··· Extracted text

Based on reports from this week, it appears that Michael Cohen, the former personal attorney to President Donald Trump, may have some potentially compromising information on his former boss and what he knew ahead of the 2016 election. Responding to bombshell news from Thursday, July 26, Trump on Friday rejected reports regarding his alleged knowledge of a contact members of his campaign had with Russians back in June 2016. But Trump's tweets about Cohen and the Trump Tower meeting took a surprisingly petty turn.

In a series of tweets sent on Friday, July 27, Trump, apparently referring to Cohen without naming him, wrote Friday,

I did NOT know of the meeting with my son, Don jr. Sounds to me like someone is trying to make up stories in order to get himself out of an unrelated jam (Taxi cabs maybe?). He even retained Bill and Crooked Hillary’s lawyer. Gee, I wonder if they helped him make the choice!

Trump was referring to news from CNN on July 26 that, according to sources, Cohen claims Trump had advance knowledge of a meeting his son took with Russians to get compromising information on his opponent Hillary Clinton. Not only did Trump allegedly know about the meeting, sources apparently claimed to CNN, but he also allegedly approved it.

······

_Instructions_.
1 > Answer these from the Cohen article:
(a) On what date did Trump send the series of tweets?
(b) Which news outlet reported Cohen's claim about the meeting?
(c) In what month and year did members of Trump's campaign meet with Russians?
2 > Name every person mentioned by name in the Cohen article.
3 > Echo the stretch of the Cohen article from "Trump was referring" through "allegedly approved it." word for word.
Rely only on the Cohen article above.

··· Data segment

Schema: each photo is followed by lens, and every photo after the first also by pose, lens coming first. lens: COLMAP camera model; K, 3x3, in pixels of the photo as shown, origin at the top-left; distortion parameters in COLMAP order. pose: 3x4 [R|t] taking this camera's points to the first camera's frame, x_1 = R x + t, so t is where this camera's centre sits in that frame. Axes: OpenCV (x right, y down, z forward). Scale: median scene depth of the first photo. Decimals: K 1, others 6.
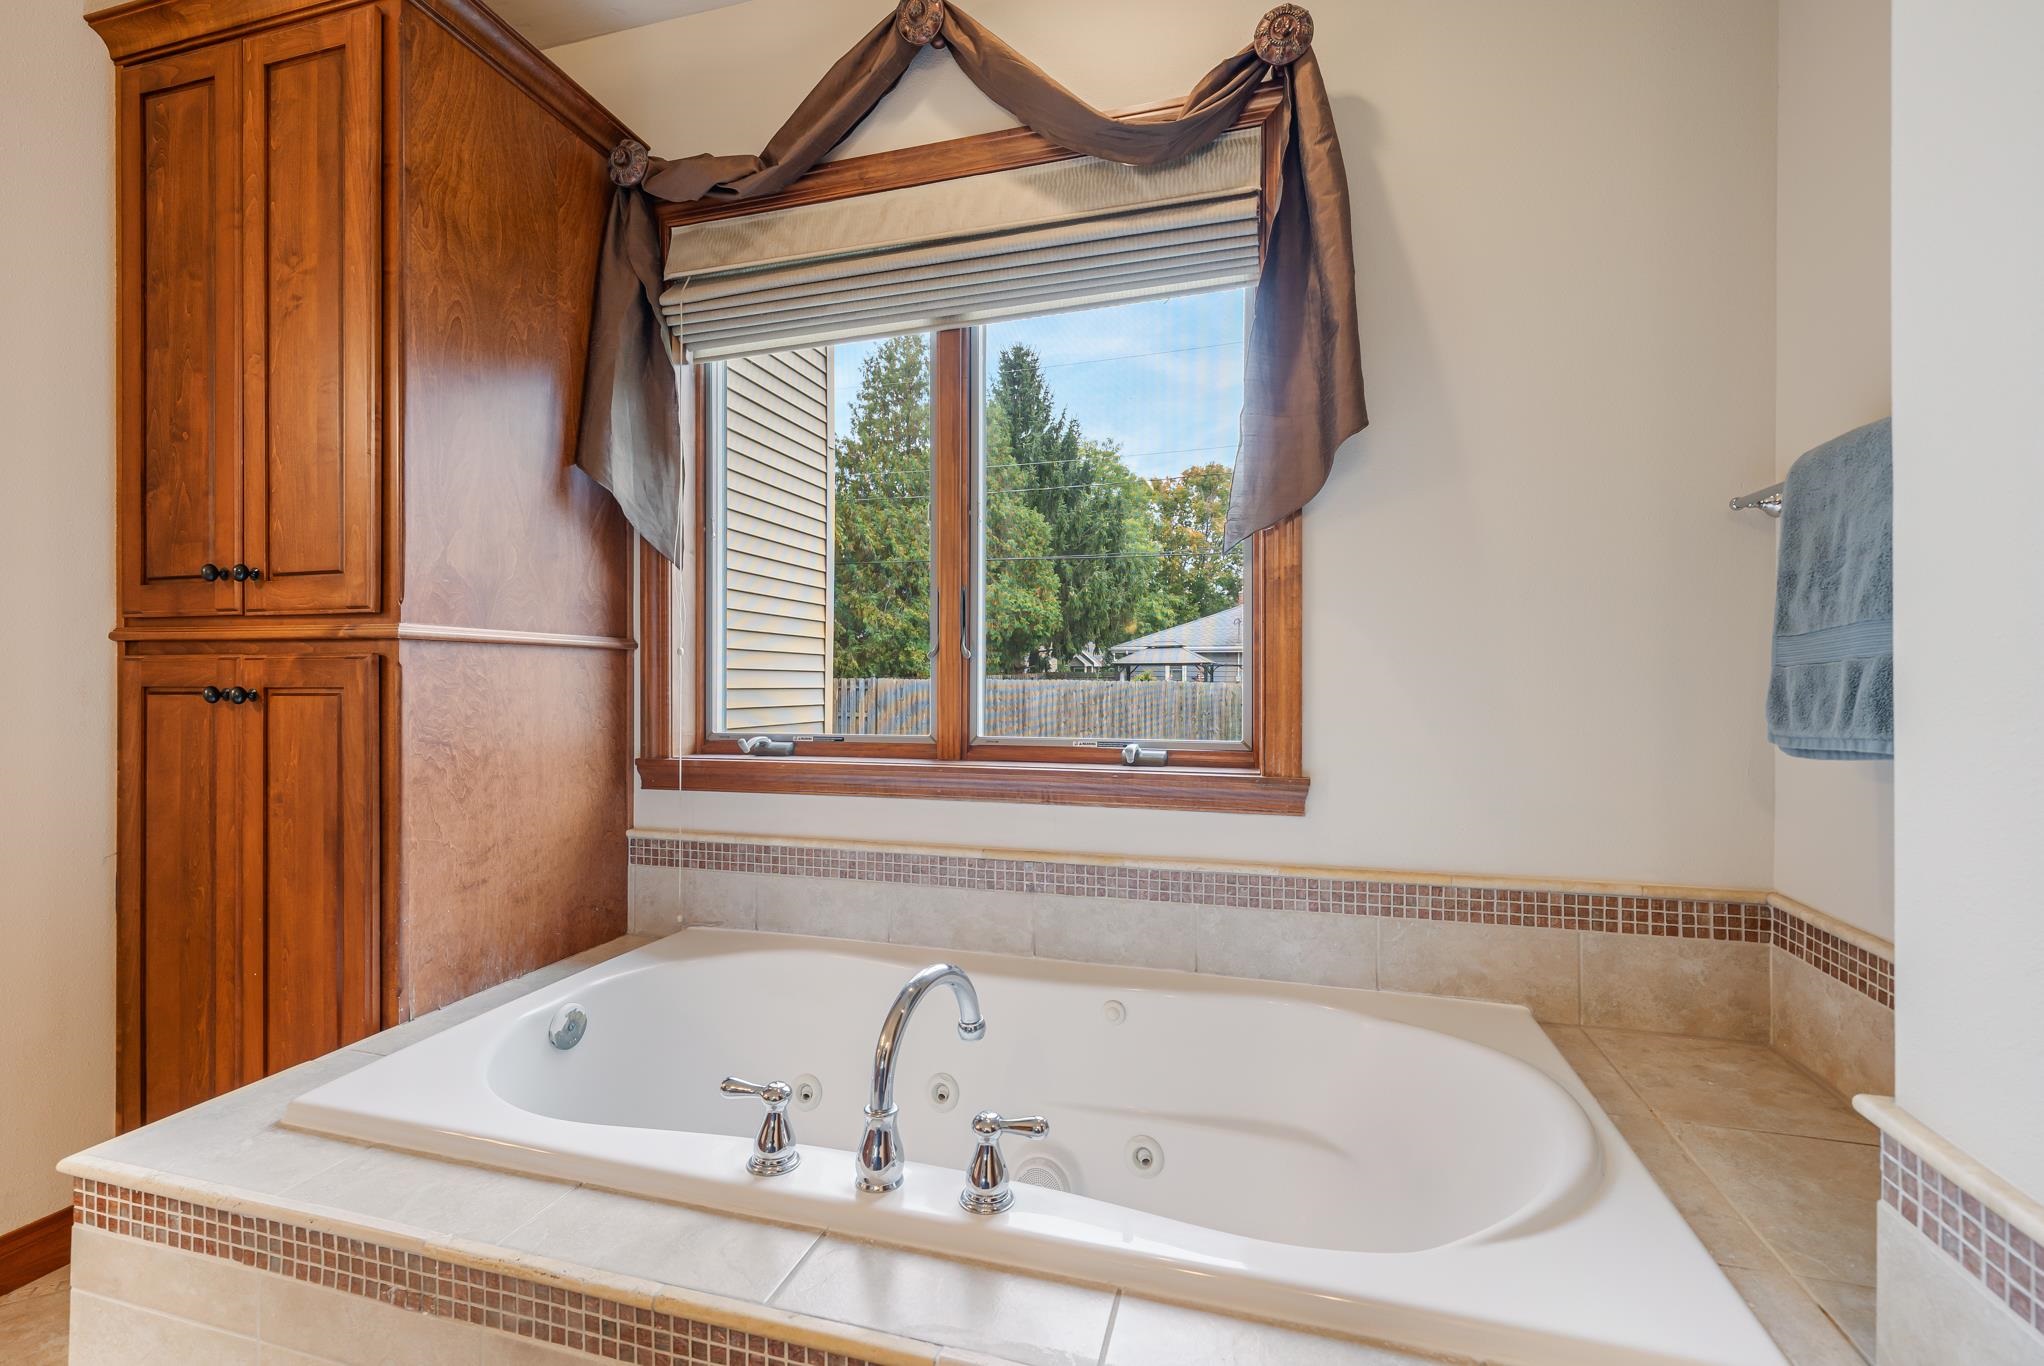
lens RADIAL K [[873.5, 0, 1022.0], [0, 873.5, 683.0], [0, 0, 1]] dist [0.000455, 0.000042]
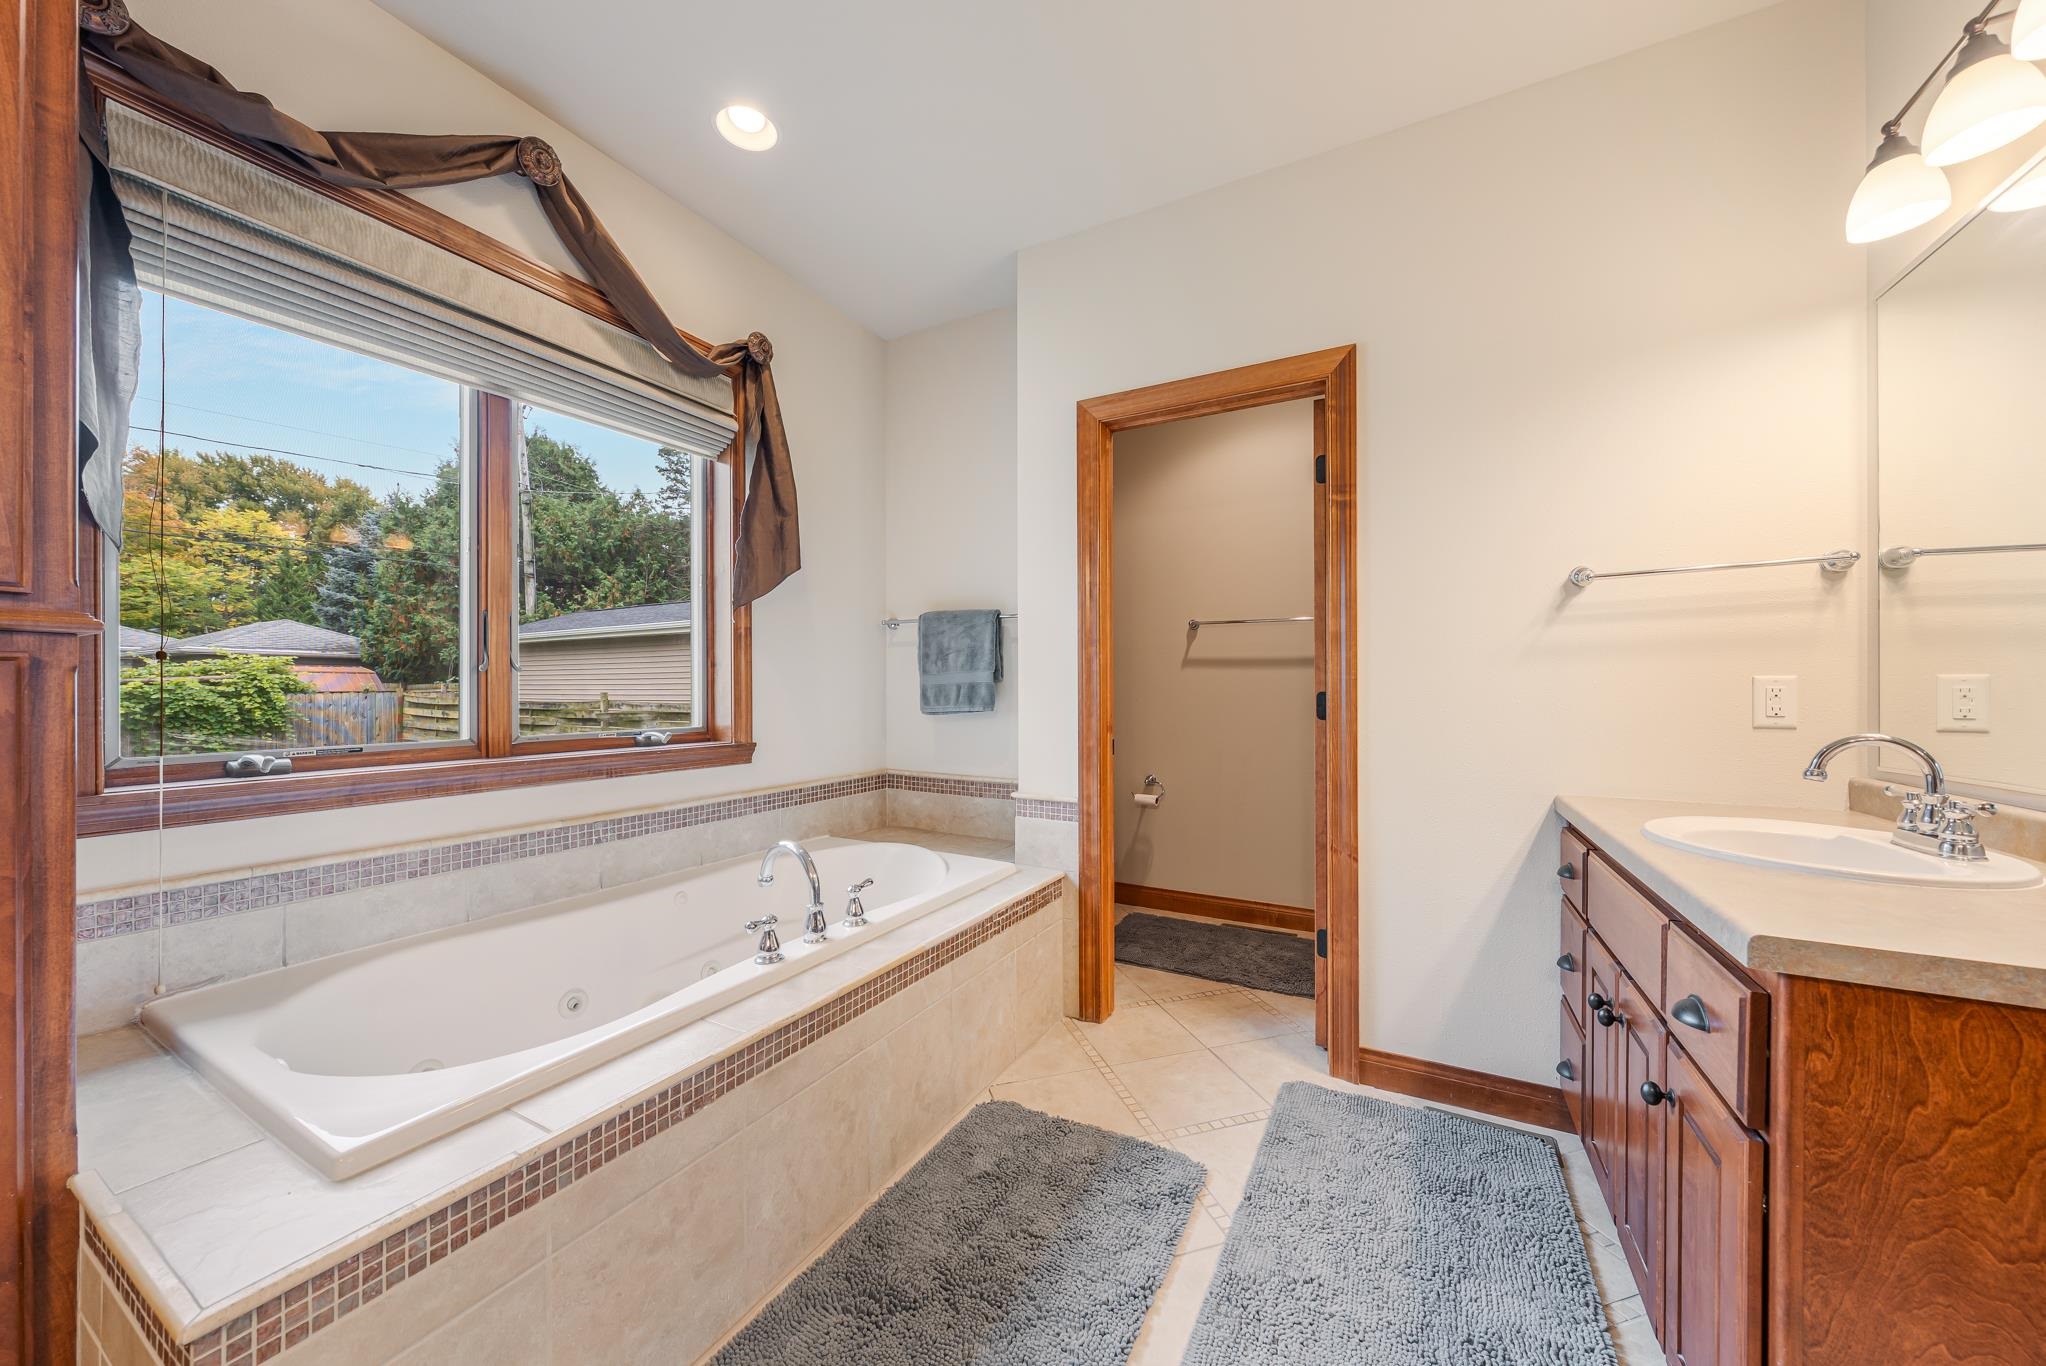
lens RADIAL K [[718.8, 0, 1025.3], [0, 718.8, 686.5], [0, 0, 1]] dist [-0.000411, -0.000392]
pose [[0.216477, 0.001044, 0.976287, -0.959274], [-0.000939, 0.999999, -0.000861, -0.009110], [-0.976287, -0.000730, 0.216478, 0.094450]]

······

_Outputs in order_.
1 >
(a) Friday, July 27
(b) CNN
(c) June 2016

2 > Michael Cohen; Donald Trump; Don jr.; Bill; Hillary Clinton

3 >
Trump was referring to news from CNN on July 26 that, according to sources, Cohen claims Trump had advance knowledge of a meeting his son took with Russians to get compromising information on his opponent Hillary Clinton. Not only did Trump allegedly know about the meeting, sources apparently claimed to CNN, but he also allegedly approved it.